__Exercise brief__
Reproduce the listing lines verbatim, starting at the line that contains "Logged on: Gast" and ending after the line that contains "folgenden Knopf angezeigt".
═══ Available data
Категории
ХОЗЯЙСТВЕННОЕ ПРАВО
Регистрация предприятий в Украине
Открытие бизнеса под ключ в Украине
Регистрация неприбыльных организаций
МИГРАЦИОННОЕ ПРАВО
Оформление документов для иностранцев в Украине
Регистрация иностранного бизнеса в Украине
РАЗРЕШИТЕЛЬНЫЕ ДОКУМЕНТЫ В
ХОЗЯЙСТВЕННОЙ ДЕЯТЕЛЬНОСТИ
══════
═══ Available data
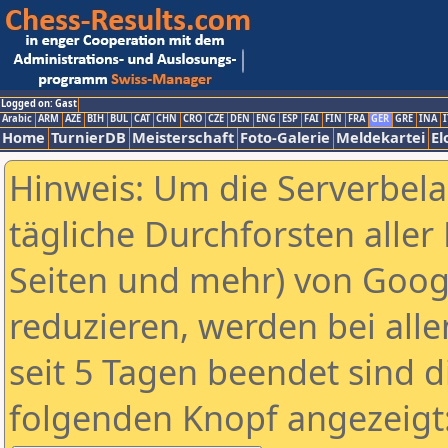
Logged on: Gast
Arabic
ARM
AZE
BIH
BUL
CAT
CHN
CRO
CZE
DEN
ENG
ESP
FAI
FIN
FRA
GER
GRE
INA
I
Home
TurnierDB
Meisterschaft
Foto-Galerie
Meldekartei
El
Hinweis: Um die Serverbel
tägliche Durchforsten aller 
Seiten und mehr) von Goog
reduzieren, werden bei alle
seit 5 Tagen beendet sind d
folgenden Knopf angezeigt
══════
__Expected output__
Logged on: Gast
Arabic
ARM
AZE
BIH
BUL
CAT
CHN
CRO
CZE
DEN
ENG
ESP
FAI
FIN
FRA
GER
GRE
INA
I
Home
TurnierDB
Meisterschaft
Foto-Galerie
Meldekartei
El
Hinweis: Um die Serverbel
tägliche Durchforsten aller 
Seiten und mehr) von Goog
reduzieren, werden bei alle
seit 5 Tagen beendet sind d
folgenden Knopf angezeigt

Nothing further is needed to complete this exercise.